As I tried to organize my thoughts and production methods into something cohesive and interesting for this article, I realized the story of my involvement in the creation of SoulSpark is more about an illustration job that is absolutely like no other. One that often defies the common sense survival skills of freelancing professionally while reinforcing the value of networking, calculated risk-taking, putting time into your own projects and being fueled by something you believe in.
In a lot of ways, Copenhagen Creators and I were the perfect match that came together at the perfect time. I’m not sure this could have ever gotten done at another point in my career previous to now. Besides the years of accruing technical skill leading up to this, I also needed to be financially and professionally secure enough to be able to take a risk on such an energy and time consuming project that wasn’t going to pay me anything for a long time (if ever!). I also needed to be the perfect level of caution-to-the-wind fool to say “yes” to such a large-scoped project with a small company I had never worked with before nor even heard of!
Conversely, Copenhagen Creators had to trust that I could and would follow through with making all this artwork by myself without them having ever worked with ME. If they were a bigger company, maybe they would have gone with getting multiple artists to contribute illustrations – and the contract offer of royalties and image copyrights might not have been an option. If they had played it safer, maybe they would have went with multiple artists if only to cover their butts should one of the artists not come through. How many companies are going to gamble on the value and uniqueness of having one artist’s vision and style be the face of such a large project? I’m guessing not many – and I’m extremely grateful for having been given that chance.

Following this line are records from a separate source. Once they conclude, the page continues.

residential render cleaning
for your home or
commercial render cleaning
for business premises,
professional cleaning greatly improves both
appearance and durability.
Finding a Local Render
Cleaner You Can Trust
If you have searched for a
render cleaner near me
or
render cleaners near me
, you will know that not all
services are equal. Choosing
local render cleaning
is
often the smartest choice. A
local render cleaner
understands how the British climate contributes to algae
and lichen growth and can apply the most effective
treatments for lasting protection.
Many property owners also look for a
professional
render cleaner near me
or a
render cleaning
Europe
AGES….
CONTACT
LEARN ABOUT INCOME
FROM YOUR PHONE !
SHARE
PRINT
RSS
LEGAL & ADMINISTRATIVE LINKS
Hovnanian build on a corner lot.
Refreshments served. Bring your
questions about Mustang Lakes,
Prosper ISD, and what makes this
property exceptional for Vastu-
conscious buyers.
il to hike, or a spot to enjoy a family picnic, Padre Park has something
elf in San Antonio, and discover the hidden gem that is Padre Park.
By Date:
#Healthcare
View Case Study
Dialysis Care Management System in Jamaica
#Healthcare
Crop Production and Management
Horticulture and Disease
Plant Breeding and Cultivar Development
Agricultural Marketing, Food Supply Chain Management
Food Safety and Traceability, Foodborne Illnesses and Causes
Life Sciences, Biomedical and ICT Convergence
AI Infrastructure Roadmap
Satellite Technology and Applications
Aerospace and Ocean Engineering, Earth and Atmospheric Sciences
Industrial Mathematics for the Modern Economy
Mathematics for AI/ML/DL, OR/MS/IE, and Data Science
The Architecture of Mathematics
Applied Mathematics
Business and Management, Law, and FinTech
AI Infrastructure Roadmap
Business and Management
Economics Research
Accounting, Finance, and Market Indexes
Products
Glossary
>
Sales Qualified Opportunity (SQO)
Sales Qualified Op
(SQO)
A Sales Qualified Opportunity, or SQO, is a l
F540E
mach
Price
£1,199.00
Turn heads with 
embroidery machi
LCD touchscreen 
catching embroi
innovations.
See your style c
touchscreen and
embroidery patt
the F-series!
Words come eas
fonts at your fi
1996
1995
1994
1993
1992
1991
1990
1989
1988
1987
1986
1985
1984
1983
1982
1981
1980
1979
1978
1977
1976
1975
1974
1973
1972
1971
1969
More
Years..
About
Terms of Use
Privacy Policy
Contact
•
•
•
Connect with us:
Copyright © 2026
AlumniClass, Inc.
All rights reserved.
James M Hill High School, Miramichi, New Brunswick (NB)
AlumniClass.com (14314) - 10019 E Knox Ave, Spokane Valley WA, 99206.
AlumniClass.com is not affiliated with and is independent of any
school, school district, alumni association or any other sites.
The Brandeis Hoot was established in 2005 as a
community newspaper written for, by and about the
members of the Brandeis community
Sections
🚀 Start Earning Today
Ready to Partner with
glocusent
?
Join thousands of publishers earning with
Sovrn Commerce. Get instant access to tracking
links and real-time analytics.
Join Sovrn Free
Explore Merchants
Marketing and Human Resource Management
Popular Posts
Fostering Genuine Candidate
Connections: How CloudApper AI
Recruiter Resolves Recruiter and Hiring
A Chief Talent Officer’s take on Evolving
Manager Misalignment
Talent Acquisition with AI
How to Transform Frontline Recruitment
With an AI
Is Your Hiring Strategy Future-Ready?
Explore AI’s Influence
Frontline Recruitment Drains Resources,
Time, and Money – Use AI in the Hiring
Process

So here we finally are. Our delightful little app game SoulSpark, through unconventional avenues of connection and production, through a whole heap of hard work by all parties, is now out there and ready to be enjoyed by the world. I’m hoping that with a little artist’s perspective insight into how something like this comes about, you will be compelled to not only check out SoulSpark for yourselves (free to download in the app store!), but also to take the time to direct some energy into your own personal work (because you never know where it might lead you) and to not be afraid to take risks when something interesting (crazy?) presents itself.
Steve Prescott
May 2015
Really cool character designs. An chance you might put some of those drawings up for sale?
Or put them in a book? Lovely stuff.
oi; it is comming Paul
https://www.facebook.com/photo.php?fbid=10153403853964560&set=a.10152422112689560.1073741826.673214559&type=1&theater
I love the character designs, they show the love and dedication put into them, seriously kudos to everyone who put SoulSpark together.
Fun game…awesome artwork! Your hard work and dedication has paid off! Congrats!
Amazing work as per usual Steve! I know you listed your influences but most of all I see your humor, personality, and design sense as the main influence on the style. The game looks really nice and polished too!
Just Brilliant you two !!! Screenplay.. then Film.. =)
How about a “The art of Soulspark” book???
I really enjoy your artwork, Steve!
Working on it, Lars! It's tight and I have all sorts of busy distractions in the way but I'm hoping to have it done by the end of July.